[Stored data entries]
------------------------------------------------

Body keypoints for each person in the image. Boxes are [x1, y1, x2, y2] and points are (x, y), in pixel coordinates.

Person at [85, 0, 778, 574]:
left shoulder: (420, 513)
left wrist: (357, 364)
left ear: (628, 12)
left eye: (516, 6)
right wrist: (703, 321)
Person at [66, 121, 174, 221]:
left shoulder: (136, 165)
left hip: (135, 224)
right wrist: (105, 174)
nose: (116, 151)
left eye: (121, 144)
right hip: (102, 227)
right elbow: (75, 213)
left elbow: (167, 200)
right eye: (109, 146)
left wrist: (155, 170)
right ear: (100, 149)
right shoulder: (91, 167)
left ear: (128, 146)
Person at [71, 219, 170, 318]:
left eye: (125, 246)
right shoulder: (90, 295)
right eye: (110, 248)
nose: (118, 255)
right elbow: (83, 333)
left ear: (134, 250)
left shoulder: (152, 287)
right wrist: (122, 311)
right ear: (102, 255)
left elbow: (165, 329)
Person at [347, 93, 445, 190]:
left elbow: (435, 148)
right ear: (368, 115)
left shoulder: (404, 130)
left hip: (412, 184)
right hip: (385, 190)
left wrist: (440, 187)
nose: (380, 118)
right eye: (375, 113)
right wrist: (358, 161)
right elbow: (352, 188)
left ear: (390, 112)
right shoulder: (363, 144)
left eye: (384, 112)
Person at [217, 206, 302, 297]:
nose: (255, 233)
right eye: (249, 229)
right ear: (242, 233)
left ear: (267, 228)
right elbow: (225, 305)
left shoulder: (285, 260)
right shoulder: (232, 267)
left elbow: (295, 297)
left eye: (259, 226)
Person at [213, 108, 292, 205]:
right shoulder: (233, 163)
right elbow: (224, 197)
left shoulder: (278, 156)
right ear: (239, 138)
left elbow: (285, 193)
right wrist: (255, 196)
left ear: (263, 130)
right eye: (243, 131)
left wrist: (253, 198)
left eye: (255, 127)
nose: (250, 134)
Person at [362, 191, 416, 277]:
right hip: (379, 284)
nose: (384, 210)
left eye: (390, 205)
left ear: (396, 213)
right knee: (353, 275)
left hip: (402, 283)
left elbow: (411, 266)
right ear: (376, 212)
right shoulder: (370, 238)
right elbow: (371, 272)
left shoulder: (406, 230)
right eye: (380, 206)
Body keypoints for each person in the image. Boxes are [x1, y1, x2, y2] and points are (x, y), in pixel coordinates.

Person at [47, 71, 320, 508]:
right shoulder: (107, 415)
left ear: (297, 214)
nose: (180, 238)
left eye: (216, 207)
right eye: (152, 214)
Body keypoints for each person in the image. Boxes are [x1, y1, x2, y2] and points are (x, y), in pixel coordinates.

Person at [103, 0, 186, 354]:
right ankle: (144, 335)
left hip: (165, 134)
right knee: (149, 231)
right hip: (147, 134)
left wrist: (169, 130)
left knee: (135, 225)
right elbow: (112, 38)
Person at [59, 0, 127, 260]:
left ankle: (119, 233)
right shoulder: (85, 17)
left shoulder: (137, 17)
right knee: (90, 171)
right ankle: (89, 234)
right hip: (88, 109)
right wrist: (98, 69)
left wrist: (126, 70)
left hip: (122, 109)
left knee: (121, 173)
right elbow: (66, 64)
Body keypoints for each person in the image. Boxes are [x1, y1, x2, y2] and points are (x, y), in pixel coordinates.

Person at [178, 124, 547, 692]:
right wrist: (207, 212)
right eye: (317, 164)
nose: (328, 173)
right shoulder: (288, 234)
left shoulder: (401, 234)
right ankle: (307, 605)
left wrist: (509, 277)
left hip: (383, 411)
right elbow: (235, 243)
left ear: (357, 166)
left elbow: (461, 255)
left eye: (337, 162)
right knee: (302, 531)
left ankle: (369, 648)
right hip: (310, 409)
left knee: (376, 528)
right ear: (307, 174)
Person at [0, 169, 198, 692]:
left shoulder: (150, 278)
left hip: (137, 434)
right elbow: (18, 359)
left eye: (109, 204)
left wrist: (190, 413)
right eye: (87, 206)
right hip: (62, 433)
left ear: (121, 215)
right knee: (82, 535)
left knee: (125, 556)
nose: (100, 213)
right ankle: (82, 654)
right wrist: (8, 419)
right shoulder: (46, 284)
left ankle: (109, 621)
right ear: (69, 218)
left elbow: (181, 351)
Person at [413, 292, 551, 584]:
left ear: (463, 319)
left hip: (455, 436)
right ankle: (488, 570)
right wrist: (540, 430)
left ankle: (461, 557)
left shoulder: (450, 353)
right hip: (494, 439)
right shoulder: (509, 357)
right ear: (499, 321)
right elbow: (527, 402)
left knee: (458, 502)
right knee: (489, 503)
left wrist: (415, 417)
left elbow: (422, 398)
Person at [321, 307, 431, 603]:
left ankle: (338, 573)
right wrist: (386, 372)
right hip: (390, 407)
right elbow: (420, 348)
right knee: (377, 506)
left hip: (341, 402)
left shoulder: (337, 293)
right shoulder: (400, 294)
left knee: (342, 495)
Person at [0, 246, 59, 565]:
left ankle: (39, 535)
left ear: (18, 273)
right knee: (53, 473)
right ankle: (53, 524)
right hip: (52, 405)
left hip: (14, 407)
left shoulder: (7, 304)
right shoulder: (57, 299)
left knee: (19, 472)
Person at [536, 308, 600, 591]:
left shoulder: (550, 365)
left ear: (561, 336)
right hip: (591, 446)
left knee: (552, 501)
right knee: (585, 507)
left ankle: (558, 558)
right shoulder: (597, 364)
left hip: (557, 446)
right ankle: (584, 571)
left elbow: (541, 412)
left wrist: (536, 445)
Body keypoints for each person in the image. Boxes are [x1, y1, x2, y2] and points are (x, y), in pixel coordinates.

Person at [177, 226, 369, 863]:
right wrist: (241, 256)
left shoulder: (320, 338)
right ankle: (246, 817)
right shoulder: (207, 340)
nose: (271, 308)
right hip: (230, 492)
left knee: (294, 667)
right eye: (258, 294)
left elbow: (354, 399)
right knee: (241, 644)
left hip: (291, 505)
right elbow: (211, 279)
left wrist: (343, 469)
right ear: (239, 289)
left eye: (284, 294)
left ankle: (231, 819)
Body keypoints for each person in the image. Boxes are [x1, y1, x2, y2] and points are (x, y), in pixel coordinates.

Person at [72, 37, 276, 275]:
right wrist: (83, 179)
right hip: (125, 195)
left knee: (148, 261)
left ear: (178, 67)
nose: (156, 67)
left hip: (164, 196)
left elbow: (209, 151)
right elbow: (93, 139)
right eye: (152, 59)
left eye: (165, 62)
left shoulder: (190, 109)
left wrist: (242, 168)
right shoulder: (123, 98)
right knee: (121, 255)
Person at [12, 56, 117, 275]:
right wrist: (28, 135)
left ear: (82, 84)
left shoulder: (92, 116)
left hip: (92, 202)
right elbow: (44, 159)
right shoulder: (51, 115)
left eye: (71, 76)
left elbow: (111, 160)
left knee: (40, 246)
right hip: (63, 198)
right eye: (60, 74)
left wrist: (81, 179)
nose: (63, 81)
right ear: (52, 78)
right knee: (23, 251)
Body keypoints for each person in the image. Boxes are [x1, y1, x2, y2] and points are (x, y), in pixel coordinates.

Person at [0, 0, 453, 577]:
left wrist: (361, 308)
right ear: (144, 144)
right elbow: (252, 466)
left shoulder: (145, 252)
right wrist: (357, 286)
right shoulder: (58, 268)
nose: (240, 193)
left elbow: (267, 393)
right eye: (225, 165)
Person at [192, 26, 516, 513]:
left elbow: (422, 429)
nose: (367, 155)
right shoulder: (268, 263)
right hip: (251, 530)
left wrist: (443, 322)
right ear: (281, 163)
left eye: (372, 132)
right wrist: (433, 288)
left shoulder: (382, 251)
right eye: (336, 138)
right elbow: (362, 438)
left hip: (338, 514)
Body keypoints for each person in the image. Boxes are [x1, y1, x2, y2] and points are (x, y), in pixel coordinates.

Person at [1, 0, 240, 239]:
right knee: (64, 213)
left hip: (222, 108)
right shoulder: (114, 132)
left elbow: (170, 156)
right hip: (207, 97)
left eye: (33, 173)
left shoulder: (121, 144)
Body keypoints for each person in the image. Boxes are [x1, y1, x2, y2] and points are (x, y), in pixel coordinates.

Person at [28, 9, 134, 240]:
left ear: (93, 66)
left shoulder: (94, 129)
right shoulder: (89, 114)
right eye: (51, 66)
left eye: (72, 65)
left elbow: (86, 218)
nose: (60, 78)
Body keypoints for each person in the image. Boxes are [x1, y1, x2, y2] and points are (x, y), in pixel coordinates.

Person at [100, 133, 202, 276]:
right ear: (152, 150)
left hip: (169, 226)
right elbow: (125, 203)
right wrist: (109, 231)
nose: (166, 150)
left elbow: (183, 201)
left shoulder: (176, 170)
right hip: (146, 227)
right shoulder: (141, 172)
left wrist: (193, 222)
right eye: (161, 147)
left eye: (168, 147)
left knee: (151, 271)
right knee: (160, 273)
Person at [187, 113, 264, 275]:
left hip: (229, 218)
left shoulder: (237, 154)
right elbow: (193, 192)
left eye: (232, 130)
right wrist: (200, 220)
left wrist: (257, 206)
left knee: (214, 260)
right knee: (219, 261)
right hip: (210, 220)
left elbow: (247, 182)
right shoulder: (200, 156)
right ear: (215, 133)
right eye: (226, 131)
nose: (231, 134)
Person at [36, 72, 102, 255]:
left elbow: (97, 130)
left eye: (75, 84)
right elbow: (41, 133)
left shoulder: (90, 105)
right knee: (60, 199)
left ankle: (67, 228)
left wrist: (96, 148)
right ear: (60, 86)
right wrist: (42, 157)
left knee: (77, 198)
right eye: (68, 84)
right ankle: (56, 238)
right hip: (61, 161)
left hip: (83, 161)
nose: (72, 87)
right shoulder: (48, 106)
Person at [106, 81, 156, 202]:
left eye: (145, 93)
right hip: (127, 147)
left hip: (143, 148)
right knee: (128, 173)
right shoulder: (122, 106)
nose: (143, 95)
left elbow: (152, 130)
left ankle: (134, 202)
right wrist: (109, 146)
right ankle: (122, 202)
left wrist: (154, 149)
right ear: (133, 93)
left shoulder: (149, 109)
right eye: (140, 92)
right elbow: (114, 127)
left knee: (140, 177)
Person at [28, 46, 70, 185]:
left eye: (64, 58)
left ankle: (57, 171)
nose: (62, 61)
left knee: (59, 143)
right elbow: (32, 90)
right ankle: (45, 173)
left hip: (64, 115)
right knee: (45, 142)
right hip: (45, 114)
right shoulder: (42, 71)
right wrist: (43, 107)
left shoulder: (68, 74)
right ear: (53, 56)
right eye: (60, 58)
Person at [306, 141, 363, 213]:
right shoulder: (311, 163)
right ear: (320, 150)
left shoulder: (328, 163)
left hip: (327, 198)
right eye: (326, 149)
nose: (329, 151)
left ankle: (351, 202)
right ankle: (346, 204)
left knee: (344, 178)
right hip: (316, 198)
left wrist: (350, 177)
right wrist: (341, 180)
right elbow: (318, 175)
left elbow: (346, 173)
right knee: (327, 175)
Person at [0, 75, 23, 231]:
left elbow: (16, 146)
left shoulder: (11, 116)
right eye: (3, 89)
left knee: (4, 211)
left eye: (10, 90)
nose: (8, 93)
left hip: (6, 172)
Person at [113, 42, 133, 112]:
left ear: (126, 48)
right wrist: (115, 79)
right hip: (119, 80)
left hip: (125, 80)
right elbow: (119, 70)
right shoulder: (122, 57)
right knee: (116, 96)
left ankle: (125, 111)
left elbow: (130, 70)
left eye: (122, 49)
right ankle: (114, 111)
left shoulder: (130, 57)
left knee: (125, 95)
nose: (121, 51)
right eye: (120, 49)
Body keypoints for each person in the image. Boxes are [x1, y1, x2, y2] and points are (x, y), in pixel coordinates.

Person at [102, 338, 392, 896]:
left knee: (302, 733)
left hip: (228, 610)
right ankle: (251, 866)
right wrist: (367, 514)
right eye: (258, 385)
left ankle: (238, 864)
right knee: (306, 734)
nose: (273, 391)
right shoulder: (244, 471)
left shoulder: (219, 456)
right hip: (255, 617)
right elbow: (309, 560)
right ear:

------------------------------------------------

* **DIRECTIONS**: Please return only the lines above, starting at the line that has "left ankle: (109, 621)" and ending at the line that has "left hip: (291, 505)", keeping both and leaving each one unchanged.

* **RESULT OF THE EXERCISE**:
left ankle: (109, 621)
right ear: (69, 218)
left elbow: (181, 351)
Person at [413, 292, 551, 584]:
left ear: (463, 319)
left hip: (455, 436)
right ankle: (488, 570)
right wrist: (540, 430)
left ankle: (461, 557)
left shoulder: (450, 353)
right hip: (494, 439)
right shoulder: (509, 357)
right ear: (499, 321)
right elbow: (527, 402)
left knee: (458, 502)
right knee: (489, 503)
left wrist: (415, 417)
left elbow: (422, 398)
Person at [321, 307, 431, 603]:
left ankle: (338, 573)
right wrist: (386, 372)
right hip: (390, 407)
right elbow: (420, 348)
right knee: (377, 506)
left hip: (341, 402)
left shoulder: (337, 293)
right shoulder: (400, 294)
left knee: (342, 495)
Person at [0, 246, 59, 565]:
left ankle: (39, 535)
left ear: (18, 273)
right knee: (53, 473)
right ankle: (53, 524)
right hip: (52, 405)
left hip: (14, 407)
left shoulder: (7, 304)
right shoulder: (57, 299)
left knee: (19, 472)
Person at [536, 308, 600, 591]:
left shoulder: (550, 365)
left ear: (561, 336)
right hip: (591, 446)
left knee: (552, 501)
right knee: (585, 507)
left ankle: (558, 558)
right shoulder: (597, 364)
left hip: (557, 446)
right ankle: (584, 571)
left elbow: (541, 412)
left wrist: (536, 445)
Body keypoints for each person in the image. Boxes are [x1, y1, x2, y2] and points are (x, y), in pixel coordinates.

Person at [177, 226, 369, 863]:
right wrist: (241, 256)
left shoulder: (320, 338)
right ankle: (246, 817)
right shoulder: (207, 340)
nose: (271, 308)
right hip: (230, 492)
left knee: (294, 667)
right eye: (258, 294)
left elbow: (354, 399)
right knee: (241, 644)
left hip: (291, 505)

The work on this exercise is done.